Register the MCP server as a stdio endpoint so Claude Code can talk to your local code search and indexing tools. Then index your codebase and use Claude Code to query and explore your code as you work.
Step by step you will: register the MCP server, index your projects, and interact with Claude Code to search and retrieve code results using natural language queries.
Prerequisites you need on your machine before installing the MCP server are Python 3.12 or newer and a working shell with curl or wget available.
Follow these steps to install and set up the MCP server and its runtime environment.
# 1) Install the MCP server and runtime
curl -fsSL https://raw.githubusercontent.com/FarhanAliRaza/claude-context-local/main/scripts/install.sh | bash
# If curl is unavailable, use wget as an alternative
wget -qO- https://raw.githubusercontent.com/FarhanAliRaza/claude-context-local/main/scripts/install.sh | bashAfter installation, register the MCP server as a stdio endpoint for Claude Code using the provided command.
The installer will set up a local project directory at ~/.local/share/claude-context-local, install required Python dependencies, and download the EmbeddingGemma model for local embeddings.
To prepare for indexing, ensure your codebase is accessible and not ignored by the default ignore patterns.
1) Register the MCP server as a stdio endpoint inside Claude Code using the exact command shown in the Quick Start guide.
claude mcp add code-search --scope user -- uv run --directory ~/.local/share/claude-context-local python mcp_server/server.py2) Open Claude Code and ask to index your codebase. Claude Code will communicate with the local MCP server to build and use the semantic index for fast, relevant results.
3) When you search, Claude Code uses the local embeddings and FAISS index to return results with precise locations in your files.
Key configuration and runtime details are available within the setup workflow. The default storage for models and indices is ~/.claude_code_search, which holds the downloaded EmbeddingGemma model, the FAISS index, and related metadata.
Common issues you might encounter and how to address them: verify dependencies with uv sync, ensure internet access during first model download, and confirm there is enough disk space for the model (~1.2β2 GB). If FAISS GPU acceleration is not used, verify that NVIDIA drivers and nvidia-smi are available, or run without GPU support.
If you encounter search issues, confirm that the first indexing step completed successfully and that your codebase is not excluded by ignore patterns.
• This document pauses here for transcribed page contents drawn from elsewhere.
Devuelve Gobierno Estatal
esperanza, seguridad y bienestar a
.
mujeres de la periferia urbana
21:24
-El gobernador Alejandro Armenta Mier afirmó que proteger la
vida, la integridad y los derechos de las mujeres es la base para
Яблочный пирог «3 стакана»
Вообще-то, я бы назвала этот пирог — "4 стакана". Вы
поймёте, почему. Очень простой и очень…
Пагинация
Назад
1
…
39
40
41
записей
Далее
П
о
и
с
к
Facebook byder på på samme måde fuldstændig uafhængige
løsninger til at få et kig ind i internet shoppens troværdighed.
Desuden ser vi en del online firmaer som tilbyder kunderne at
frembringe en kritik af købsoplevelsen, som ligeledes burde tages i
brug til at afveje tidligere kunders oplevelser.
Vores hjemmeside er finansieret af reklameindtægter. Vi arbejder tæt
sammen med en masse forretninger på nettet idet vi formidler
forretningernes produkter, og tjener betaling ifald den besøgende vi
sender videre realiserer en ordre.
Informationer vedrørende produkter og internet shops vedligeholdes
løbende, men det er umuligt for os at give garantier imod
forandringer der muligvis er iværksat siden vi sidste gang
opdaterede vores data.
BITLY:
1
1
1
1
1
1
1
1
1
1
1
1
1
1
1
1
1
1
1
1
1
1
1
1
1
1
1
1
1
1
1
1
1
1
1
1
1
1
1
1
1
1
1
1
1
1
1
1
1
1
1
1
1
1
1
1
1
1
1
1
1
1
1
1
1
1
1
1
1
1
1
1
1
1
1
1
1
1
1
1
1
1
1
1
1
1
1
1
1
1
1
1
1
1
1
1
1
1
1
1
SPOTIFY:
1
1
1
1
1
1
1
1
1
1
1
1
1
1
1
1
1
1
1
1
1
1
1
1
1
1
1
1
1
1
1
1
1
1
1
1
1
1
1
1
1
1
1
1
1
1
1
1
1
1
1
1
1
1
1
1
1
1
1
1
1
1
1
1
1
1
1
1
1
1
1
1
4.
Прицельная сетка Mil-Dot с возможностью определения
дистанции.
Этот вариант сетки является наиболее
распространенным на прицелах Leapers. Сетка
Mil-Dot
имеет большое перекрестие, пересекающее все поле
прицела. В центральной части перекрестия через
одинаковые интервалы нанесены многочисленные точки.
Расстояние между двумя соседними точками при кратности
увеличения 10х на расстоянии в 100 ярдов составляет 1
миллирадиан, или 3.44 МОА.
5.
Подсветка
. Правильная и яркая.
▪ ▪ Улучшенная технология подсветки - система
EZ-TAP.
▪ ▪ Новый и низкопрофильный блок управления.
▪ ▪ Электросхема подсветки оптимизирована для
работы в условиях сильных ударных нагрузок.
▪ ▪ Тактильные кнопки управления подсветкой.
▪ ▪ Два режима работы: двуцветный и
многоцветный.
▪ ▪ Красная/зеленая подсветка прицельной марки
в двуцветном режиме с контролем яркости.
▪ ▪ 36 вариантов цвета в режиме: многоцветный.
All indexing and embeddings are performed locally. No data leaves your machine unless you choose to share results externally. The MCP server is designed to be run inside Claude Code via the stdio channel for a seamless workflow.
This MCP server exposes functionality to enable semantic code search, local indexing, and tight integration with Claude Code. You can index multiple projects, query them through natural language, and retrieve precise code locations with rich metadata.
Directly connect Claude Code to the local MCP server to enable semantic code search and retrieval.
Use Merkle-based change detection to incrementally index changes in your codebase.